__DIRECTIONS FOR THIS TASK__.
Change "scientific name" to "binomial name" throughout the rows below and leave everything else untouched.
─── TASK DATA
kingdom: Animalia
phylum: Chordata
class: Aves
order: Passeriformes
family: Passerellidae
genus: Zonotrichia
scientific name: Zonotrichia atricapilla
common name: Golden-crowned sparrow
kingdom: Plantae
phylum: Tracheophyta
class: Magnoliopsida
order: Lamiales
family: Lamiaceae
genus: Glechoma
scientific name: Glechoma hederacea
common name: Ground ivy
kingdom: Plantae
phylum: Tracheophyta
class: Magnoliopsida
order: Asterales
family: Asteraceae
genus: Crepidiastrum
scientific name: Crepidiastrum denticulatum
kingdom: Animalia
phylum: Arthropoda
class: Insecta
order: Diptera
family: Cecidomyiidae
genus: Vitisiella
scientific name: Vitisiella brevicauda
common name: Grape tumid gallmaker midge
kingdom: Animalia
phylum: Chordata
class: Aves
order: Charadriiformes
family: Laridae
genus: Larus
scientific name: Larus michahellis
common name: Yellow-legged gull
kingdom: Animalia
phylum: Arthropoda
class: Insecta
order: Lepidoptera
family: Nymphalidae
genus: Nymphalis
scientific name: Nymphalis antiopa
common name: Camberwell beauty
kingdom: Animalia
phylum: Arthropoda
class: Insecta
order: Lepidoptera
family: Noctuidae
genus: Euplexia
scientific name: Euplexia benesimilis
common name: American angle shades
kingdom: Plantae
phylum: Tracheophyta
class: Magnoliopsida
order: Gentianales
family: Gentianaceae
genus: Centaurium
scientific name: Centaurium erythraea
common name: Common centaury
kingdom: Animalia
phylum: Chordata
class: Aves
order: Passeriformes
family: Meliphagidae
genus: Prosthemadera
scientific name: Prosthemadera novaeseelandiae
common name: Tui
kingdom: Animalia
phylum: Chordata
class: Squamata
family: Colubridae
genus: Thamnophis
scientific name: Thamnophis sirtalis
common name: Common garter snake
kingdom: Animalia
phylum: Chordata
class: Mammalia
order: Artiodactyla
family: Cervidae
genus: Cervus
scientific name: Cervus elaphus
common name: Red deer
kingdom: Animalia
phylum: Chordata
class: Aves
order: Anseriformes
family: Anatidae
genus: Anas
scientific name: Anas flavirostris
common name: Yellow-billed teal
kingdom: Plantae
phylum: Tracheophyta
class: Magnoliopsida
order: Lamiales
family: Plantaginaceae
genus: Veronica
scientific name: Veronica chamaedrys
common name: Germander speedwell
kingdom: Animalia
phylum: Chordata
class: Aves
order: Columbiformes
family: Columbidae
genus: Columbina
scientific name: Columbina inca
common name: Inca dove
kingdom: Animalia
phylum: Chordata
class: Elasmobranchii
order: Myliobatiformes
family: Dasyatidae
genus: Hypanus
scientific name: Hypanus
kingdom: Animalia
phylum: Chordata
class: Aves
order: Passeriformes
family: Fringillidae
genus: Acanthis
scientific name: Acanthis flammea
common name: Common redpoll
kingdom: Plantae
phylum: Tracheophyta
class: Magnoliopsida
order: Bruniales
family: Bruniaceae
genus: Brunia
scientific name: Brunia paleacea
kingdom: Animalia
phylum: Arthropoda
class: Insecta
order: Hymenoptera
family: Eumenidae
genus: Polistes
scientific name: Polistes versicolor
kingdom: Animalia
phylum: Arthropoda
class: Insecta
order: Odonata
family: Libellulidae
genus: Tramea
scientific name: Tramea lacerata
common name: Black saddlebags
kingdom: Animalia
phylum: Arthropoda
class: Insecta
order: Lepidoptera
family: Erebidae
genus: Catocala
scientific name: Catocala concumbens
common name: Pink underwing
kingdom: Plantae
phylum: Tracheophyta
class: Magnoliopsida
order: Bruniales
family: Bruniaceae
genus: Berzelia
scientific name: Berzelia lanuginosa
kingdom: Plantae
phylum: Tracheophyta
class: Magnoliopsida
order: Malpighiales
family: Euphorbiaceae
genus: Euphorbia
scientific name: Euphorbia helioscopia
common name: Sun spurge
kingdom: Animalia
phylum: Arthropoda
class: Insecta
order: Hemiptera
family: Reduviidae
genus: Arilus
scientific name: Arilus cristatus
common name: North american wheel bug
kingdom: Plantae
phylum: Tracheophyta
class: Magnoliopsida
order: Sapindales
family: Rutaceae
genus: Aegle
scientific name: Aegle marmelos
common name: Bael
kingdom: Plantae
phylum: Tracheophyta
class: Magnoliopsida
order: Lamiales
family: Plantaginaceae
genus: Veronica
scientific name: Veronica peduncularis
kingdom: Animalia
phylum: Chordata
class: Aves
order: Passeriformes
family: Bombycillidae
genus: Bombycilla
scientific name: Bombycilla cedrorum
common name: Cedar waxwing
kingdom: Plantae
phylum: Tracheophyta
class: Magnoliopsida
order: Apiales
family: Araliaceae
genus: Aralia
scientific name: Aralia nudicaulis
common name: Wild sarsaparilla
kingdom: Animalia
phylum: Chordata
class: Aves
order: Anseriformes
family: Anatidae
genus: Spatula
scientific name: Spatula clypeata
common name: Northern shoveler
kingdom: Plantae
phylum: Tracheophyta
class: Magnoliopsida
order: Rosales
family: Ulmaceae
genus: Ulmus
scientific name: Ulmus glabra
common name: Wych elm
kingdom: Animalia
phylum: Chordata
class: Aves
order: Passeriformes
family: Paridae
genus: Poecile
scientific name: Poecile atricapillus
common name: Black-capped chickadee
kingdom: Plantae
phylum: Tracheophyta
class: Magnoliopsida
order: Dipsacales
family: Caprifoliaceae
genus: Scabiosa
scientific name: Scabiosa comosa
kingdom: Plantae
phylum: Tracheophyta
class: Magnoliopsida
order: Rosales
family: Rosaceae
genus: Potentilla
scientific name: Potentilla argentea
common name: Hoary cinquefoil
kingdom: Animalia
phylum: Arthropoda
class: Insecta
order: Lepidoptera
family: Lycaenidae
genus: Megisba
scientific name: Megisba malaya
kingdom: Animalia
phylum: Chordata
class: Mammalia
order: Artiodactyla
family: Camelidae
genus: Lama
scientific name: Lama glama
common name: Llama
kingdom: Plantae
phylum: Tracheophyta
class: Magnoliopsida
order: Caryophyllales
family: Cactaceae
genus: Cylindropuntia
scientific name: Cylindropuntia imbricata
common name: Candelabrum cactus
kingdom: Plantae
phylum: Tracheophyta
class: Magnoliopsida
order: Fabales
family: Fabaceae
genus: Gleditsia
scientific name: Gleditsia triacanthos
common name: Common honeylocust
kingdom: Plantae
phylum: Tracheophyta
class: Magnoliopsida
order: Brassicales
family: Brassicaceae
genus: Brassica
──────
__RESULT FOR THIS EXERCISE__.
kingdom: Animalia
phylum: Chordata
class: Aves
order: Passeriformes
family: Passerellidae
genus: Zonotrichia
binomial name: Zonotrichia atricapilla
common name: Golden-crowned sparrow
kingdom: Plantae
phylum: Tracheophyta
class: Magnoliopsida
order: Lamiales
family: Lamiaceae
genus: Glechoma
binomial name: Glechoma hederacea
common name: Ground ivy
kingdom: Plantae
phylum: Tracheophyta
class: Magnoliopsida
order: Asterales
family: Asteraceae
genus: Crepidiastrum
binomial name: Crepidiastrum denticulatum
kingdom: Animalia
phylum: Arthropoda
class: Insecta
order: Diptera
family: Cecidomyiidae
genus: Vitisiella
binomial name: Vitisiella brevicauda
common name: Grape tumid gallmaker midge
kingdom: Animalia
phylum: Chordata
class: Aves
order: Charadriiformes
family: Laridae
genus: Larus
binomial name: Larus michahellis
common name: Yellow-legged gull
kingdom: Animalia
phylum: Arthropoda
class: Insecta
order: Lepidoptera
family: Nymphalidae
genus: Nymphalis
binomial name: Nymphalis antiopa
common name: Camberwell beauty
kingdom: Animalia
phylum: Arthropoda
class: Insecta
order: Lepidoptera
family: Noctuidae
genus: Euplexia
binomial name: Euplexia benesimilis
common name: American angle shades
kingdom: Plantae
phylum: Tracheophyta
class: Magnoliopsida
order: Gentianales
family: Gentianaceae
genus: Centaurium
binomial name: Centaurium erythraea
common name: Common centaury
kingdom: Animalia
phylum: Chordata
class: Aves
order: Passeriformes
family: Meliphagidae
genus: Prosthemadera
binomial name: Prosthemadera novaeseelandiae
common name: Tui
kingdom: Animalia
phylum: Chordata
class: Squamata
family: Colubridae
genus: Thamnophis
binomial name: Thamnophis sirtalis
common name: Common garter snake
kingdom: Animalia
phylum: Chordata
class: Mammalia
order: Artiodactyla
family: Cervidae
genus: Cervus
binomial name: Cervus elaphus
common name: Red deer
kingdom: Animalia
phylum: Chordata
class: Aves
order: Anseriformes
family: Anatidae
genus: Anas
binomial name: Anas flavirostris
common name: Yellow-billed teal
kingdom: Plantae
phylum: Tracheophyta
class: Magnoliopsida
order: Lamiales
family: Plantaginaceae
genus: Veronica
binomial name: Veronica chamaedrys
common name: Germander speedwell
kingdom: Animalia
phylum: Chordata
class: Aves
order: Columbiformes
family: Columbidae
genus: Columbina
binomial name: Columbina inca
common name: Inca dove
kingdom: Animalia
phylum: Chordata
class: Elasmobranchii
order: Myliobatiformes
family: Dasyatidae
genus: Hypanus
binomial name: Hypanus
kingdom: Animalia
phylum: Chordata
class: Aves
order: Passeriformes
family: Fringillidae
genus: Acanthis
binomial name: Acanthis flammea
common name: Common redpoll
kingdom: Plantae
phylum: Tracheophyta
class: Magnoliopsida
order: Bruniales
family: Bruniaceae
genus: Brunia
binomial name: Brunia paleacea
kingdom: Animalia
phylum: Arthropoda
class: Insecta
order: Hymenoptera
family: Eumenidae
genus: Polistes
binomial name: Polistes versicolor
kingdom: Animalia
phylum: Arthropoda
class: Insecta
order: Odonata
family: Libellulidae
genus: Tramea
binomial name: Tramea lacerata
common name: Black saddlebags
kingdom: Animalia
phylum: Arthropoda
class: Insecta
order: Lepidoptera
family: Erebidae
genus: Catocala
binomial name: Catocala concumbens
common name: Pink underwing
kingdom: Plantae
phylum: Tracheophyta
class: Magnoliopsida
order: Bruniales
family: Bruniaceae
genus: Berzelia
binomial name: Berzelia lanuginosa
kingdom: Plantae
phylum: Tracheophyta
class: Magnoliopsida
order: Malpighiales
family: Euphorbiaceae
genus: Euphorbia
binomial name: Euphorbia helioscopia
common name: Sun spurge
kingdom: Animalia
phylum: Arthropoda
class: Insecta
order: Hemiptera
family: Reduviidae
genus: Arilus
binomial name: Arilus cristatus
common name: North american wheel bug
kingdom: Plantae
phylum: Tracheophyta
class: Magnoliopsida
order: Sapindales
family: Rutaceae
genus: Aegle
binomial name: Aegle marmelos
common name: Bael
kingdom: Plantae
phylum: Tracheophyta
class: Magnoliopsida
order: Lamiales
family: Plantaginaceae
genus: Veronica
binomial name: Veronica peduncularis
kingdom: Animalia
phylum: Chordata
class: Aves
order: Passeriformes
family: Bombycillidae
genus: Bombycilla
binomial name: Bombycilla cedrorum
common name: Cedar waxwing
kingdom: Plantae
phylum: Tracheophyta
class: Magnoliopsida
order: Apiales
family: Araliaceae
genus: Aralia
binomial name: Aralia nudicaulis
common name: Wild sarsaparilla
kingdom: Animalia
phylum: Chordata
class: Aves
order: Anseriformes
family: Anatidae
genus: Spatula
binomial name: Spatula clypeata
common name: Northern shoveler
kingdom: Plantae
phylum: Tracheophyta
class: Magnoliopsida
order: Rosales
family: Ulmaceae
genus: Ulmus
binomial name: Ulmus glabra
common name: Wych elm
kingdom: Animalia
phylum: Chordata
class: Aves
order: Passeriformes
family: Paridae
genus: Poecile
binomial name: Poecile atricapillus
common name: Black-capped chickadee
kingdom: Plantae
phylum: Tracheophyta
class: Magnoliopsida
order: Dipsacales
family: Caprifoliaceae
genus: Scabiosa
binomial name: Scabiosa comosa
kingdom: Plantae
phylum: Tracheophyta
class: Magnoliopsida
order: Rosales
family: Rosaceae
genus: Potentilla
binomial name: Potentilla argentea
common name: Hoary cinquefoil
kingdom: Animalia
phylum: Arthropoda
class: Insecta
order: Lepidoptera
family: Lycaenidae
genus: Megisba
binomial name: Megisba malaya
kingdom: Animalia
phylum: Chordata
class: Mammalia
order: Artiodactyla
family: Camelidae
genus: Lama
binomial name: Lama glama
common name: Llama
kingdom: Plantae
phylum: Tracheophyta
class: Magnoliopsida
order: Caryophyllales
family: Cactaceae
genus: Cylindropuntia
binomial name: Cylindropuntia imbricata
common name: Candelabrum cactus
kingdom: Plantae
phylum: Tracheophyta
class: Magnoliopsida
order: Fabales
family: Fabaceae
genus: Gleditsia
binomial name: Gleditsia triacanthos
common name: Common honeylocust
kingdom: Plantae
phylum: Tracheophyta
class: Magnoliopsida
order: Brassicales
family: Brassicaceae
genus: Brassica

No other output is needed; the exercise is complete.